1978 erblickte Thomas Schleicher als 2. von 3 Söhnen einer Handwerkerfamilie das Licht der Welt deren Handwerkergeschichte bis ins 19. Jahrhundert zurück verfolgbar ist. Bereits als Kind bekam er über den Betrieb seines Vaters einen Eindruck davon, was es bedeutet, selbständiger Handwerker zu sein. Nämlich nicht nur morgens früh mit den Mitarbeitern auf die Baustelle zu fahren und abends müde nach der Arbeit nach Hause zu kommen. Sondern auch nach Feierabend spät Anrufe von Kunden entgegen zu nehmen, am Wochenende im Büro die Buchhaltung zu machen und die eigenen Kinder regelmäßig für Hilfsjobs einzuspannen. Eben selbst ständig irgendwas zu tun oder tun zu müssen – ob einem das gefällt oder nicht.
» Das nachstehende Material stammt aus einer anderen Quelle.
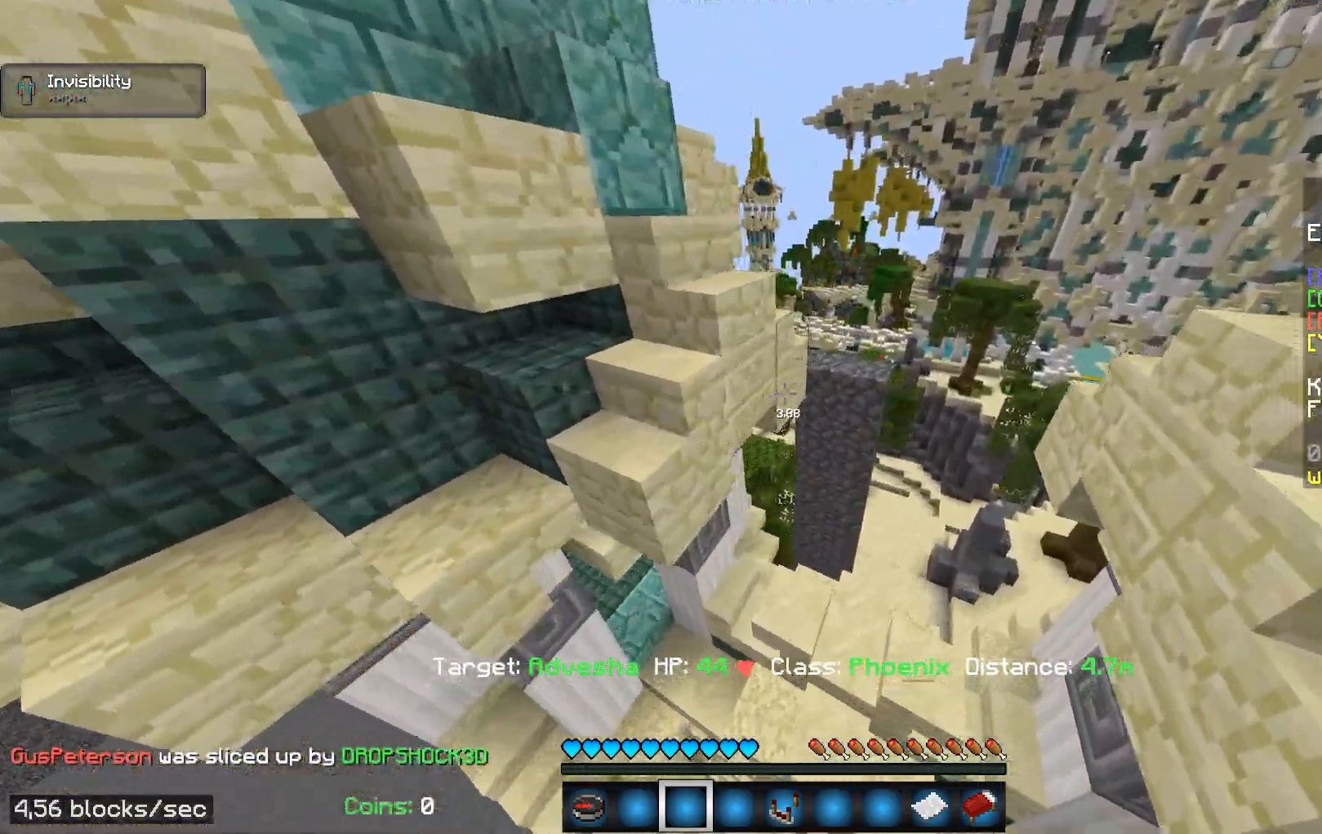
{"keys": [], "mouse": [], "events": []}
Geprägt von diesen kindlichen Erfahrungen in sehr jungen Jahren schwor er sich, es in seinem Leben einmal völlig anders zu machen als seine Eltern – und machte sich im Alter von 20 Jahren nach einer Kaufmannslehre selbständig.
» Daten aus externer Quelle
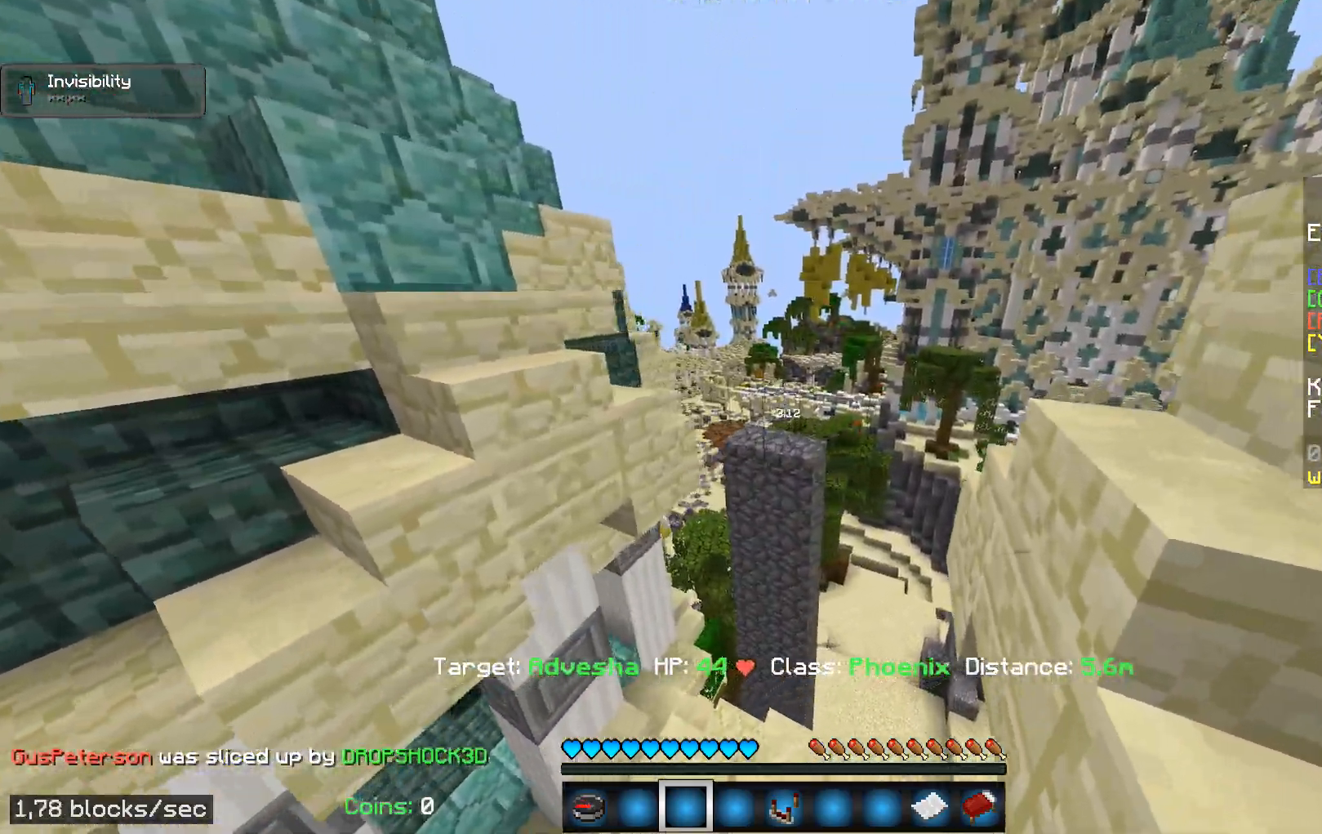
{"keys": ["a"], "mouse": [], "events": [[117, "a", "down"]]}
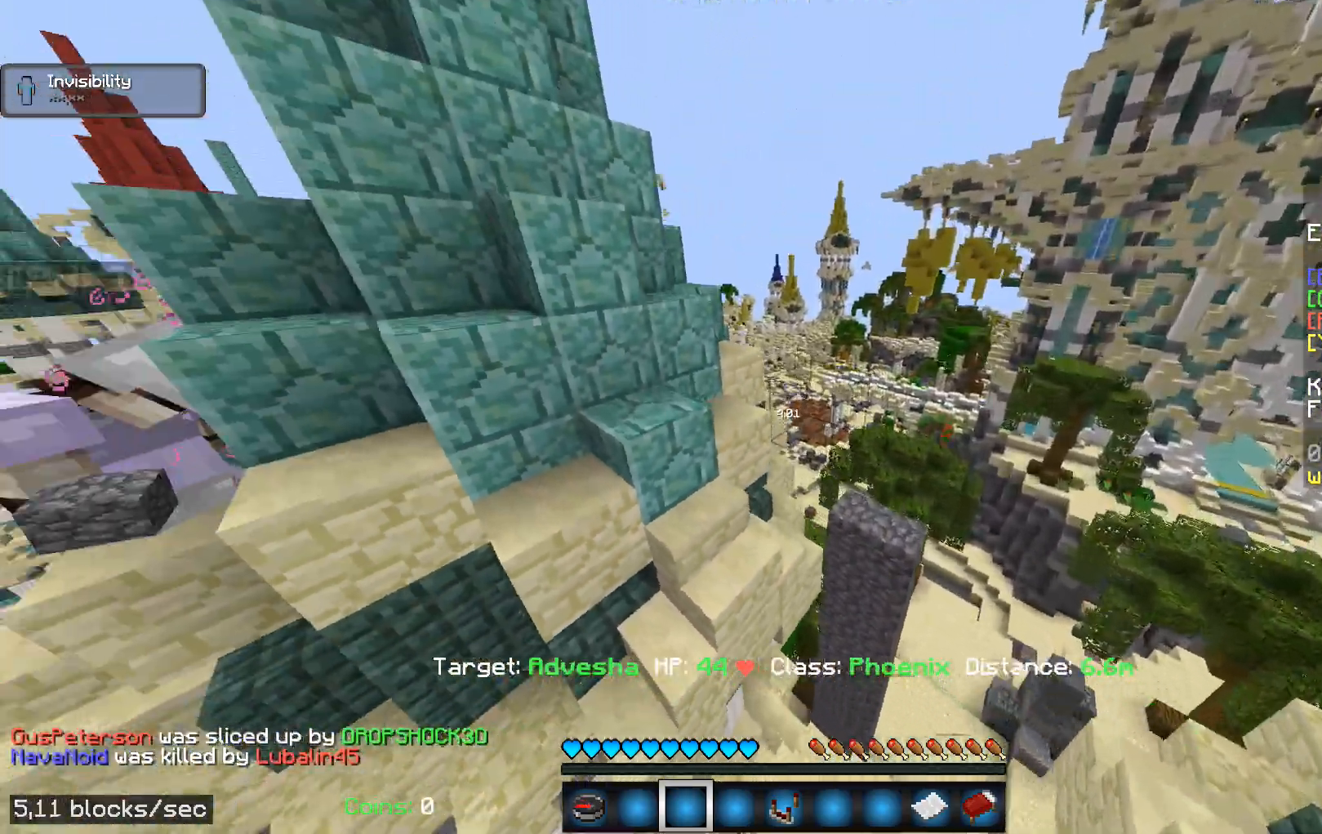
{"keys": ["w"], "mouse": [], "events": [[250, "a", "up"], [267, "w", "down"]]}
Er startete als freiberuflicher Mitarbeiter im Handwerksbetrieb seines heutigen Schwiegervaters im Büro und stellte dort schnell fest, dass es im Vergleich zum Betrieb seines Vaters völlig anders zuging wie er es von zu Hause kannte. Sein Schwiegervater war im Unterschied zu seinem Vater selbst kaum auf der Baustelle vor Ort und übte die Tätigkeiten, die sein Vater nach Feierabend machen musste, während des Tages aus. So blieb abends genug Zeit für die Familie, für seine Hobbys und regelmäßigen Urlaub. Der Laden lief auch ohne den Chef so lange Aufträge da waren. Seine Mitarbeiter machten die Arbeit und er leitete das Unternehmen „nur“ was dem jungen Mann imponierte – sich zum damaligen Zeitpunkt den Unterschied aber nicht erklären konnte. Erst sehr viel später, nämlich im Juni 2010, begriff er den entscheidenden Unterschied: sein Vater war selbständiger Handwerker. Sein Schwiegervater war Unternehmer.
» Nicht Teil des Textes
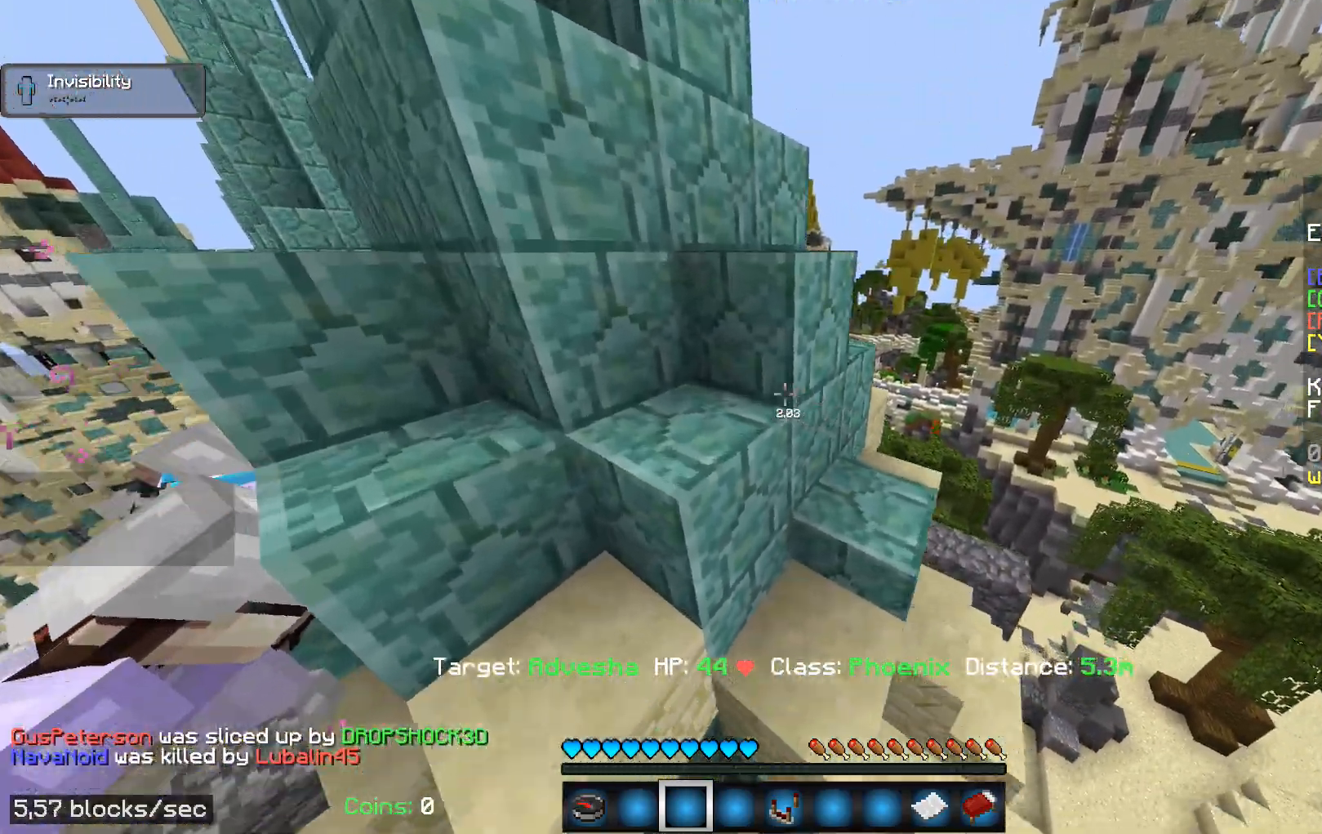
{"keys": ["w"], "mouse": [], "events": [[217, "w", "up"], [417, "w", "down"]]}
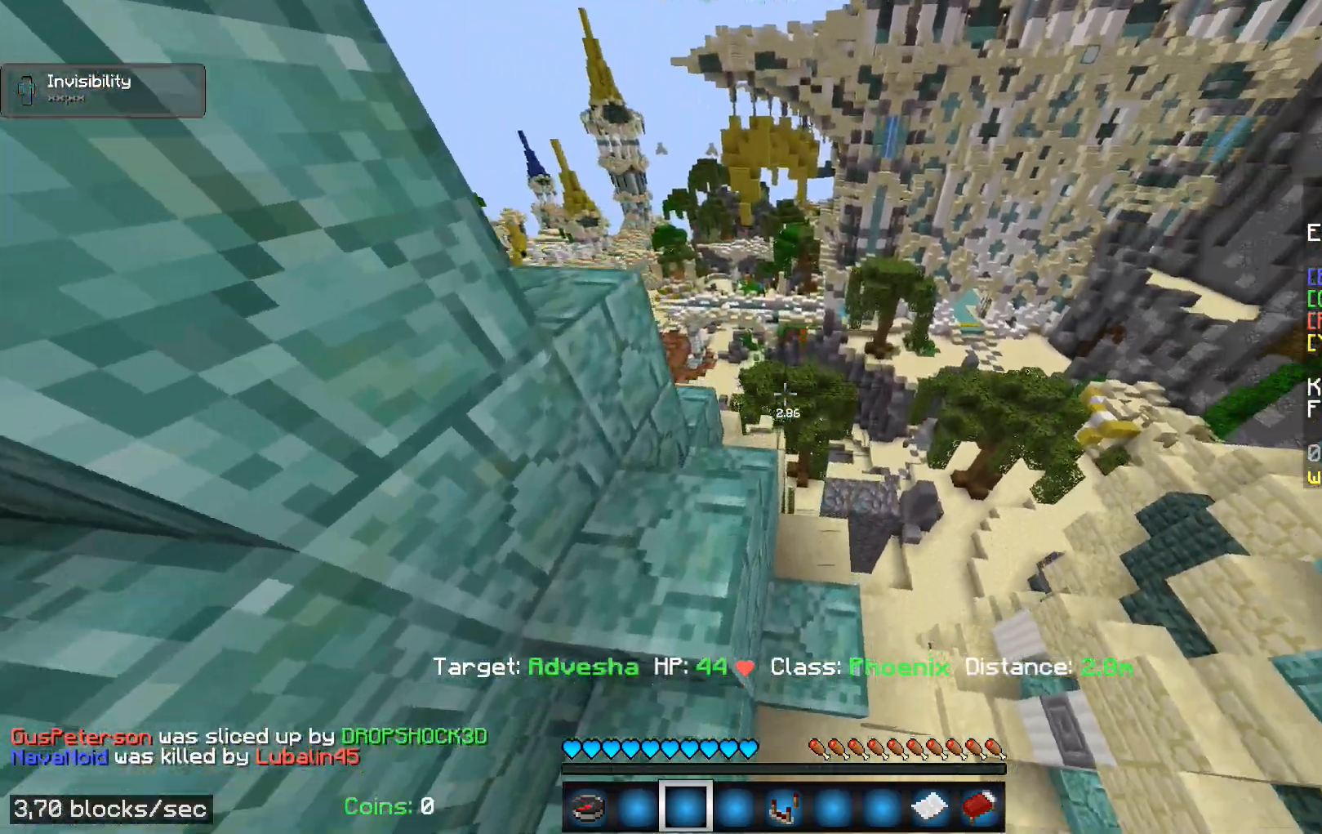
{"keys": ["w"], "mouse": [], "events": []}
Ein Erlebnis verändert die Sichtweise radikal

Auslöser dieser Erkenntnis war ein tiefgreifendes Erlebnis am Pfingstsonntag 2010 dass seine bis dahin bestehende Welt auf den Kopf stellen sollte. An diesem Pfingstsonntag erhielt er einen Anruf einer Kundin deren Ehemann bei einem Verkehrsunfall verunglückt war. Die emotional aufgewühlte, völlig hilflose Ehefrau bat ihn um Unterstützung bei den nun zu übernehmenden Angelegenheiten des Ehemanns. Als langjähriger Begleiter der Familie sagte er spontan seine Hilfe zu.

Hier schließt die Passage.